───── Entries shown ─────
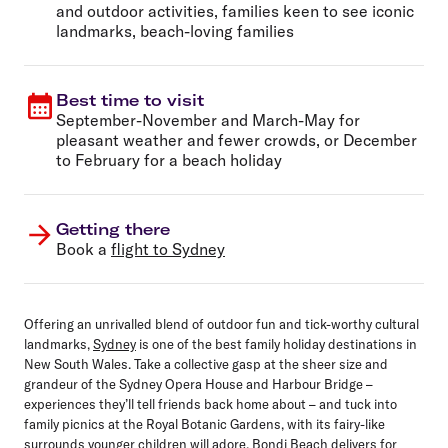
and outdoor activities, families keen to see iconic
landmarks, beach-loving families
Best time to visit
September-November and March-May for
pleasant weather and fewer crowds, or December
to February for a beach holiday
Getting there
Book a
flight to Sydney
Offering an unrivalled blend of outdoor fun and tick-worthy cultural
landmarks,
Sydney
is one of the best family holiday destinations in
New South Wales. Take a collective gasp at the sheer size and
grandeur of the Sydney Opera House and Harbour Bridge –
experiences they’ll tell friends back home about – and tuck into
family picnics at the Royal Botanic Gardens, with its fairy-like
surrounds younger children will adore. Bondi Beach delivers for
─────
**Task brief**
All of the entries above are to be restated word for word, minus the images.

**Written answer**
and outdoor activities, families keen to see iconic
landmarks, beach-loving families
Best time to visit
September-November and March-May for
pleasant weather and fewer crowds, or December
to February for a beach holiday
Getting there
Book a
flight to Sydney
Offering an unrivalled blend of outdoor fun and tick-worthy cultural
landmarks,
Sydney
is one of the best family holiday destinations in
New South Wales. Take a collective gasp at the sheer size and
grandeur of the Sydney Opera House and Harbour Bridge –
experiences they’ll tell friends back home about – and tuck into
family picnics at the Royal Botanic Gardens, with its fairy-like
surrounds younger children will adore. Bondi Beach delivers for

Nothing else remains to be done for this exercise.